Contents

Rupi Kaur

bold | raw poet | authentic | performer | feminist | intensely personal | woman |

Early Years & Childhood

Rupi’s father was a truck driver, who brought his family to Canada from India when Rupi was four years old. They had to leave their home in Punjab to avoid the persecution of Sikhs in India. The first years in Canada weren’t easy and the family had to move around and live together in small spaces, until they finally settled down in Brampton, a neighbourhood in Toronto.

Growing up Rupi would find herself embarrassed whenever she was out with her mother because of her accent and tried to not to be seen with her. Today Rupi shares this story with her audience, not afraid of being fully honest about all sides of herself in her poetry and while on stage.

“With immigrant parents, they’ve had to sacrifice so much to survive, and they’re trying to preserve the culture they lost, so there are just so many boundaries”

There were arguments over cutting her hair, wearing t-shirts to class, going to the movies; Rupi Kaur recalls months-long fights to get what she wanted. As an adult, she realises what lay behind all the rules:

“A lot of Indian fathers don’t know how to show affection. My parents really do love me, even though my dad has never been able to say those words to me.” 

Education

During high school, when Rupi started writing poetry, she took on the artist name “Kaur”.

“Kaur is the name of every Sikh woman – brought in to eradicate the caste system in India – and I thought, wouldn’t it be empowering if a young Kaur saw her name in a book store?”

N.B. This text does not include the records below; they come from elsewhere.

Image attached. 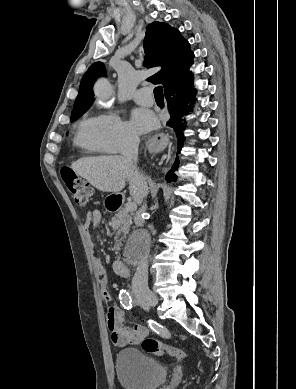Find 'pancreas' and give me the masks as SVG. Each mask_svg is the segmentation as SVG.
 I'll return each instance as SVG.
<instances>
[{"instance_id": "obj_1", "label": "pancreas", "mask_w": 296, "mask_h": 389, "mask_svg": "<svg viewBox=\"0 0 296 389\" xmlns=\"http://www.w3.org/2000/svg\"><path fill=\"white\" fill-rule=\"evenodd\" d=\"M131 224L132 217L129 214V211H127L125 208H121L109 223L113 231L116 233L117 238L119 236H121V238L126 237V235L129 233Z\"/></svg>"}]
</instances>
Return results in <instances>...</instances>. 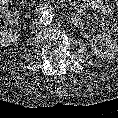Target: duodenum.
<instances>
[{
  "instance_id": "duodenum-1",
  "label": "duodenum",
  "mask_w": 118,
  "mask_h": 118,
  "mask_svg": "<svg viewBox=\"0 0 118 118\" xmlns=\"http://www.w3.org/2000/svg\"><path fill=\"white\" fill-rule=\"evenodd\" d=\"M36 11L38 13H45L56 10L55 6L47 2L39 1L36 2ZM71 22L75 27H81L83 25V20L80 16H73Z\"/></svg>"
}]
</instances>
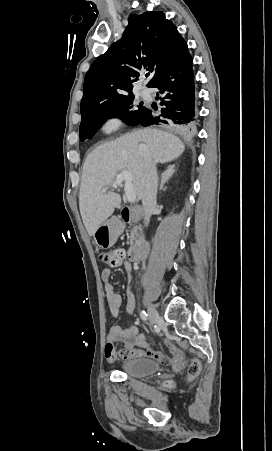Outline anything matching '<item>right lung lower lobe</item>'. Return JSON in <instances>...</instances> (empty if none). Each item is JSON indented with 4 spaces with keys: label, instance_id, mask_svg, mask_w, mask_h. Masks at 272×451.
<instances>
[{
    "label": "right lung lower lobe",
    "instance_id": "obj_1",
    "mask_svg": "<svg viewBox=\"0 0 272 451\" xmlns=\"http://www.w3.org/2000/svg\"><path fill=\"white\" fill-rule=\"evenodd\" d=\"M152 87L159 90L156 99H161V115L155 116L147 108L136 125H167L180 133H191L198 117L192 57L189 52L161 73Z\"/></svg>",
    "mask_w": 272,
    "mask_h": 451
}]
</instances>
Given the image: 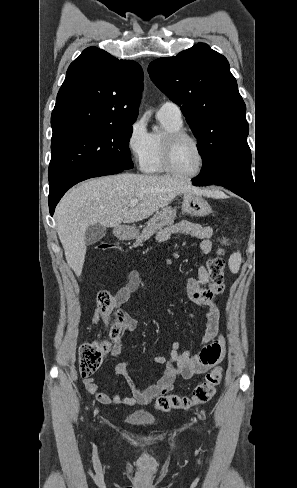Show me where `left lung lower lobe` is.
Wrapping results in <instances>:
<instances>
[{
	"instance_id": "left-lung-lower-lobe-1",
	"label": "left lung lower lobe",
	"mask_w": 297,
	"mask_h": 488,
	"mask_svg": "<svg viewBox=\"0 0 297 488\" xmlns=\"http://www.w3.org/2000/svg\"><path fill=\"white\" fill-rule=\"evenodd\" d=\"M192 180H193V185L202 186V185H200L199 182L196 181L195 178H193ZM215 185L223 186V187L231 190L235 194L239 195L240 197L244 198L245 200H247L251 204L254 203V192L253 191H250L248 189H245L244 187H241V186L235 185L233 183H229V182L215 183Z\"/></svg>"
}]
</instances>
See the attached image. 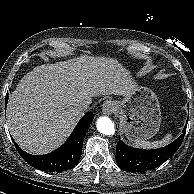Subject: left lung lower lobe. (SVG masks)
I'll return each mask as SVG.
<instances>
[{
    "mask_svg": "<svg viewBox=\"0 0 194 194\" xmlns=\"http://www.w3.org/2000/svg\"><path fill=\"white\" fill-rule=\"evenodd\" d=\"M186 126L183 133L169 145L152 150L137 149L127 146L122 141L117 143L116 161L119 167L127 172H143L151 170L173 156L178 150L186 133Z\"/></svg>",
    "mask_w": 194,
    "mask_h": 194,
    "instance_id": "obj_1",
    "label": "left lung lower lobe"
}]
</instances>
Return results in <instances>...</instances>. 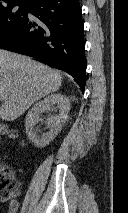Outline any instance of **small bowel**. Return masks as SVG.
I'll use <instances>...</instances> for the list:
<instances>
[{
  "instance_id": "1",
  "label": "small bowel",
  "mask_w": 128,
  "mask_h": 213,
  "mask_svg": "<svg viewBox=\"0 0 128 213\" xmlns=\"http://www.w3.org/2000/svg\"><path fill=\"white\" fill-rule=\"evenodd\" d=\"M18 209H19V202L17 200L10 201L8 213H17Z\"/></svg>"
}]
</instances>
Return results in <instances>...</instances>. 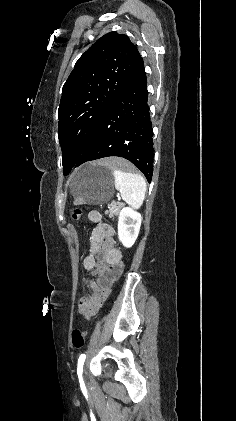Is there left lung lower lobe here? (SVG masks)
I'll return each mask as SVG.
<instances>
[{
	"instance_id": "1",
	"label": "left lung lower lobe",
	"mask_w": 236,
	"mask_h": 421,
	"mask_svg": "<svg viewBox=\"0 0 236 421\" xmlns=\"http://www.w3.org/2000/svg\"><path fill=\"white\" fill-rule=\"evenodd\" d=\"M147 101V79L139 54L123 89L89 137L75 165L63 164L64 175H68L72 167L87 161L120 156L138 167L150 182L153 174V130Z\"/></svg>"
}]
</instances>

She says herself that she was shy as a child, coming from a strict Indian family with lots of rules. When she was in grade 12, she took all her courage and went on her first poetry slam, feeling empowered by performing her words in front of an audience.

After high school, her parents wanted Rupi to study science, but she resisted the pressure and studied Rhetoric and Professional Writing at the University of Waterloo in Ontario.

Career

Rupi self-published her first book Milk and Honey at 21, when she was still a University student, even though her professor told her that self-publishing a book full of poetry was not something she could succeed with.

Her poems are often short, some might call them simple, but Rupi herself doesn’t think that they are. She describes them as accessible.

“People will understand and they’ll feel it because it all just goes back to the human emotion. Sadness looks the same across all cultures, races, and communities. So does happiness and joy.”

The poems also have a recognisable style, as Rupi doesn’t use any uppercase letters in her writing. She takes inspiration from her mother tongue Punjabi, which is often written in Gurmukhi script. No upper or lowercase letter are used and all letters are treated the same. They also only use one punctuation, a period, which is represented through the following symbol: |

“I enjoy this symplicity. It’s symmetrical and straightforward. I also feel there is a level of equality this visuality brings to the work. A visual representation of what I want to see more of within the world: equallness.”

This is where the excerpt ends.